> ТЕКСТ ДЛЯ ЧТЕНИЯ:
===============

Человек призывается не к меньшему почтению, а к большему. Пусть он сохранит ранние святыни; но пусть он помнит также, что снова «великое полотно было спущено с небес»; и вот! ни Будда, ни Платон не найдены обычными или нечистыми.
Более того, что касается будущего нашей собственной души, когда первый шок смерти прошел, именно в буддизме мы находим более вдохновляющий, более истинный взгляд. Та западная концепция мгновенного и неизменного блаженства или горя — блаженства или горя, определяемого в значительной степени верованиями человека, в этом земном невежестве, по вопросам, в которые «ангелы желают заглянуть», — является наследием докоперниковской эры спекулятивной мысли. В ее магометанской пародии мы видим ту же схему с контурами, огрубленными до гротескности; мы видим, как она деградирует космический марш и профлюэнцию в некое подобие детской игры.
Тем временем извечные размышления бесчисленных людей грезили о завершении, столь далеком, что взирающий едва ли понимал, Ничто это или Божество. С глубочайшей фантазией Восток размышлял о необъятности мира, который есть сейчас, и миров, которым предстоит быть. Какой отдых или пастбище для ума в семи днях Творения, четырех реках Рая, звездах, «сотворенных также»? Дальний Восток слепо тянулся к астрономическим эпохам, звездным пространствам, галактическим скоплениям непостижимого Бытия. Стесненный бременем предков-богов (как гласит китайская легенда), он «одним взмахом воображения создал тысячу Вселенных, чтобы они стали царством Будды».
Священное сказание о Будде, развившееся из своей первоначальной простоты под формирующим давлением многих поколений, открывает нам весь масштаб и величие человеческой судьбы. «Предназначенный Будда желал быть Буддой на протяжении почти невообразимой череды миров». Ни одна душа не должна оставаться без этой надежды. «Духовные миры уже сейчас возвещают пришествие будущих Будд в эпохи, слишком отдаленные для человеческого исчисления». Никакие внешние препятствия не могут остановить наш путь. «Камни, брошенные в Будду, превратились в цветы». Даже наши худшие проступки не должны порождать отчаяние. «Будда тоже часто бывал в аду за свои грехи». Огромная сложность Совокупности Вещей не должна нас пугать. «Под бездонным водоворотом существований, за иллюзией Формы и Имени» мы, подобно Будде, можем обнаружить и явить «совершенство Вечного Закона». Нас, как и Будду, может ожидать космическое приветствие; как тогда, когда «сама Земля и законы всех миров» дрожали от радости, «когда Будда достиг Высшего Разума и вошел в Бесконечное Спокойствие».

===============

> ИСХОДНЫЕ ДАННЫЕ:
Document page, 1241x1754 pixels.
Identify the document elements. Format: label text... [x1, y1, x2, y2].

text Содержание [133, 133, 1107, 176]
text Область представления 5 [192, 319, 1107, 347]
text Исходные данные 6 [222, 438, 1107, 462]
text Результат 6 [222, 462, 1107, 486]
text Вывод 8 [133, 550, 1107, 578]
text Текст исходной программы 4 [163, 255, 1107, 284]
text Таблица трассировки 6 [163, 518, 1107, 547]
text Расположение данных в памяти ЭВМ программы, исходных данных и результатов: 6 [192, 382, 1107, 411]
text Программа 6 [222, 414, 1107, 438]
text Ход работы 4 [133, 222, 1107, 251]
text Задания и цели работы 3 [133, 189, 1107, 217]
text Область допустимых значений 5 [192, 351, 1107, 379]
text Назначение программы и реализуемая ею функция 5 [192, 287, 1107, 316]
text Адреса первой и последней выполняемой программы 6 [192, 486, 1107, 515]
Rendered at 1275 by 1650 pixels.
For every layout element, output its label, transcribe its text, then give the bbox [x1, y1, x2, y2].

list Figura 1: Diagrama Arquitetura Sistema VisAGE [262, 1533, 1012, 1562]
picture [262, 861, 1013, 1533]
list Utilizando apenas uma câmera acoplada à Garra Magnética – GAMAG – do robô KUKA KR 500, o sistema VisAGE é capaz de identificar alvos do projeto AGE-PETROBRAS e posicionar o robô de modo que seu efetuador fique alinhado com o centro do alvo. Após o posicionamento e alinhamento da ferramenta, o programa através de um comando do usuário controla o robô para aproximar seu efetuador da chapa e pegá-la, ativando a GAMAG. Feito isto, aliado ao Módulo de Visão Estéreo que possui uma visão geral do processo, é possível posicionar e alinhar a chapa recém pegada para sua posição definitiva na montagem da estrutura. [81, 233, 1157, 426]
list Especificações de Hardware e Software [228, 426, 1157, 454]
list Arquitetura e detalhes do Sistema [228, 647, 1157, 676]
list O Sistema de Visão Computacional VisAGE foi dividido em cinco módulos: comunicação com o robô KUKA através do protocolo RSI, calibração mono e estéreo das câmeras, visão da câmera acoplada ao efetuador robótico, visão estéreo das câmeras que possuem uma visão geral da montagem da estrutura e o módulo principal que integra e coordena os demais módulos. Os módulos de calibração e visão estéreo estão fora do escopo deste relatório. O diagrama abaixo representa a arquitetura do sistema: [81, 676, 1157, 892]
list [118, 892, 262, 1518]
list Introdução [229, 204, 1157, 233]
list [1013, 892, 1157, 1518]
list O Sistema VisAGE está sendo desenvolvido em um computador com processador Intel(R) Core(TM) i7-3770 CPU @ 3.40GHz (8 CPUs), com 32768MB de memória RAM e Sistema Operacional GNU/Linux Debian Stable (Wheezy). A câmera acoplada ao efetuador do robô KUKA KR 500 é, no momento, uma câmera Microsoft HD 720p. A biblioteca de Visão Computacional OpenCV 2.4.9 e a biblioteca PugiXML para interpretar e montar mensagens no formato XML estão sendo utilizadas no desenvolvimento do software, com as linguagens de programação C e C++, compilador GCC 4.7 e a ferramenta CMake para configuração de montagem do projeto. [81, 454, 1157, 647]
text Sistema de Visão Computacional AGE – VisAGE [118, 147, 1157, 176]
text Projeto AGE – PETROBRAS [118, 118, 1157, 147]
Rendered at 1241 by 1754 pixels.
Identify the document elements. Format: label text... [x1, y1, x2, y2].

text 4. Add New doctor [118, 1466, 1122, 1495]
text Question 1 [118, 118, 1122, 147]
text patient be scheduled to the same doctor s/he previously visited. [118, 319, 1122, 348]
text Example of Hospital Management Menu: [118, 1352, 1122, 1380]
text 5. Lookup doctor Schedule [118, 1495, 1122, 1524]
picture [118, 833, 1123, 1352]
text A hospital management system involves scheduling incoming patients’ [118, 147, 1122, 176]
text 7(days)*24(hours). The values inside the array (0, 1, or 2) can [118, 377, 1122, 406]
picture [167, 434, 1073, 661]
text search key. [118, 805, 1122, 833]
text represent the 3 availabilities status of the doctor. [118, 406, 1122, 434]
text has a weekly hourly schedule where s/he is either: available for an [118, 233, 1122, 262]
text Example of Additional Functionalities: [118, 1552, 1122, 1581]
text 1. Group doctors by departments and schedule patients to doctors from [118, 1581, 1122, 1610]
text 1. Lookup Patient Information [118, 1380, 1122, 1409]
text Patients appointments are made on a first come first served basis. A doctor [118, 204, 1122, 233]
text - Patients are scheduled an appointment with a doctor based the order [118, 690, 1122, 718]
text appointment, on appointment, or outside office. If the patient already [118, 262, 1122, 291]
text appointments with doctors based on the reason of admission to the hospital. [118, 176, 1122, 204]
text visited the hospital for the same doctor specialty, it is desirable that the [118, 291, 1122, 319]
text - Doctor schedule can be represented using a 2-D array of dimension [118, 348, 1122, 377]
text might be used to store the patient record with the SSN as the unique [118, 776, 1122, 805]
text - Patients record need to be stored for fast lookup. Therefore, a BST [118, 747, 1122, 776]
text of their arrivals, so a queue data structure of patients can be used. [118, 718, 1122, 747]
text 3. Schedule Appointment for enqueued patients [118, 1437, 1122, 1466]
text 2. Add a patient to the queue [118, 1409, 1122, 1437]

===============

> ТРЕБОВАНИЯ К ЗАДАНИЯМ:
(a) Во что, согласно тексту для чтения, превратились камни, брошенные в Будду?
(b) Воспроизведите фрагмент текста для чтения от слов «Человек призывается не» до слов «обычными или нечистыми.» включительно.
(c) Продолжите текст для чтения после его последнего предложения.

> РЕЗУЛЬТАТЫ ВЫПОЛНЕНИЯ:
(a) В цветы.

(b)
Человек призывается не к меньшему почтению, а к большему. Пусть он сохранит ранние святыни; но пусть он помнит также, что снова «великое полотно было спущено с небес»; и вот! ни Будда, ни Платон не найдены обычными или нечистыми.

(c)
Я верю, что некоторые из тех, кто когда-то был близок нам, уже стремительно восходят по этому небесному пути. И когда из того облачного окружения незабвенных душ доносится голос — как давным-давно, — не требуется ни героизма, ни святости, чтобы вдохновить апостольское ἐπιθυμἱα εἱς τὁ ἁναλὑὁαι, желание поднять наш якорь и отплыть за пределы отмели. Что может быть более подходящим призывом для человека, чем желание жить в памяти высочайшей души, которую он знал, ныне возвысившейся; — вознести в бессмертную безопасность томящуюся страсть своей любви? «По мере того как душа спешит, — говорит Плотин, — к вещам, что вверху, она будет все больше забывать; если только вся ее жизнь на земле не оставит памяти о том, что было сделано хорошо. Ибо даже здесь человек может поступать хорошо, если он свободен от земных забот. И он должен быть свободен и от их воспоминаний; так что можно справедливо говорить о благородной душе как о забывающей то, что позади. И тень Геракла, конечно, может говорить о своей доблести теням, но истинный Геракл в истинном мире сочтет все это малоценным; будучи перенесенным в более священное место и напряженно участвуя, даже сверх своих сил, в тех битвах, в которых участвуют мудрые». Можем ли мы, люди, ныне живущие на земле, претендовать на большую поддержку, чем та, что заключается в начальном общении с этими освобожденными душами? Какой день надежды, какого воодушевления занимался подобно этому со времен Пятидесятницы?
Тем не менее прочный религиозный синтез должен делать нечто большее, чем просто удовлетворять сиюминутные чаяния человека. Он должен быть сам по себе прогрессивным и эволюционным; он должен нести обещание все более глубокой святости, чтобы соответствовать долгим векам возрастающей мудрости, в течение которых нашему роду, возможно, суждено населять землю. Это условие до сих пор не было выполнено. Действительно, ни одна система не могла бы соответствовать ему, если бы она не основывалась на повторяющихся и развивающихся фактах. К таким фактам мы теперь и взываем. Мы смотрим не назад, на угасающую традицию, а вперед, на зарождающийся опыт. Мы надеемся, что общение, наконец сознательно начатое — пусть даже как устами младенцев и грудных детей, в сбивчивой и запинающейся речи — между бестелесными и воплощенными душами, может благодаря долгим усилиям проясниться в прямое общение, чтобы они могли научить нас всему, чему пожелают.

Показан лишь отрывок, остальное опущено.